- _WRITTEN EXERCISE_
Render every line of the records below as a JSON list of strings, one string per line, leaving out blank lines.

- _DATA TO USE_

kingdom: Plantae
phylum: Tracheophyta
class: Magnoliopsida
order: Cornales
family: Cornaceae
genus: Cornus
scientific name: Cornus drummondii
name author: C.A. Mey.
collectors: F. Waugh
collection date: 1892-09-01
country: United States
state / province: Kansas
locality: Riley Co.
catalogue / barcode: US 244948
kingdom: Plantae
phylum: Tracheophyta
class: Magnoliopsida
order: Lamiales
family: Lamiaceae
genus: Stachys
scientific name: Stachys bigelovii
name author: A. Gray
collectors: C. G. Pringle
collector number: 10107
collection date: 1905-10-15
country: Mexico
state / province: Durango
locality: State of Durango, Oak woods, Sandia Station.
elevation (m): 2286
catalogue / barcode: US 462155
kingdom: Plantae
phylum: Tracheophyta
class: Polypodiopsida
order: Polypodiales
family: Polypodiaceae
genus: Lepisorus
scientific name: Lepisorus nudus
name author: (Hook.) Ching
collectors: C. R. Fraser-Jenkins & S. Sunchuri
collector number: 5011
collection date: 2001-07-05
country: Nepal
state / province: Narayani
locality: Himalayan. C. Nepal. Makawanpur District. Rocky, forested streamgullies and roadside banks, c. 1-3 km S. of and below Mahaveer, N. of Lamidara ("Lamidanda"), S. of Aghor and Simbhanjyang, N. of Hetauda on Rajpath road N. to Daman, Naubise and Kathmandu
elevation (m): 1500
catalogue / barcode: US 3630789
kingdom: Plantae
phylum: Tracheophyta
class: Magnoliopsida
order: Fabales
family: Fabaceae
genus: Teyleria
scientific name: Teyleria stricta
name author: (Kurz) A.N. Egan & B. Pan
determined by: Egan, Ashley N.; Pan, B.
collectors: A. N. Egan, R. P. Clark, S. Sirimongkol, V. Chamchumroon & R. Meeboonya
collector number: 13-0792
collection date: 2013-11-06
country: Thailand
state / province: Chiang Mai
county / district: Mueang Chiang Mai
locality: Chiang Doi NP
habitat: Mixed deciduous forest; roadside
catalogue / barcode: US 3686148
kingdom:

- _WRITTEN SOLUTION_
[
  "kingdom: Plantae",
  "phylum: Tracheophyta",
  "class: Magnoliopsida",
  "order: Cornales",
  "family: Cornaceae",
  "genus: Cornus",
  "scientific name: Cornus drummondii",
  "name author: C.A. Mey.",
  "collectors: F. Waugh",
  "collection date: 1892-09-01",
  "country: United States",
  "state / province: Kansas",
  "locality: Riley Co.",
  "catalogue / barcode: US 244948",
  "kingdom: Plantae",
  "phylum: Tracheophyta",
  "class: Magnoliopsida",
  "order: Lamiales",
  "family: Lamiaceae",
  "genus: Stachys",
  "scientific name: Stachys bigelovii",
  "name author: A. Gray",
  "collectors: C. G. Pringle",
  "collector number: 10107",
  "collection date: 1905-10-15",
  "country: Mexico",
  "state / province: Durango",
  "locality: State of Durango, Oak woods, Sandia Station.",
  "elevation (m): 2286",
  "catalogue / barcode: US 462155",
  "kingdom: Plantae",
  "phylum: Tracheophyta",
  "class: Polypodiopsida",
  "order: Polypodiales",
  "family: Polypodiaceae",
  "genus: Lepisorus",
  "scientific name: Lepisorus nudus",
  "name author: (Hook.) Ching",
  "collectors: C. R. Fraser-Jenkins & S. Sunchuri",
  "collector number: 5011",
  "collection date: 2001-07-05",
  "country: Nepal",
  "state / province: Narayani",
  "locality: Himalayan. C. Nepal. Makawanpur District. Rocky, forested streamgullies and roadside banks, c. 1-3 km S. of and below Mahaveer, N. of Lamidara (\"Lamidanda\"), S. of Aghor and Simbhanjyang, N. of Hetauda on Rajpath road N. to Daman, Naubise and Kathmandu",
  "elevation (m): 1500",
  "catalogue / barcode: US 3630789",
  "kingdom: Plantae",
  "phylum: Tracheophyta",
  "class: Magnoliopsida",
  "order: Fabales",
  "family: Fabaceae",
  "genus: Teyleria",
  "scientific name: Teyleria stricta",
  "name author: (Kurz) A.N. Egan & B. Pan",
  "determined by: Egan, Ashley N.; Pan, B.",
  "collectors: A. N. Egan, R. P. Clark, S. Sirimongkol, V. Chamchumroon & R. Meeboonya",
  "collector number: 13-0792",
  "collection date: 2013-11-06",
  "country: Thailand",
  "state / province: Chiang Mai",
  "county / district: Mueang Chiang Mai",
  "locality: Chiang Doi NP",
  "habitat: Mixed deciduous forest; roadside",
  "catalogue / barcode: US 3686148",
  "kingdom:"
]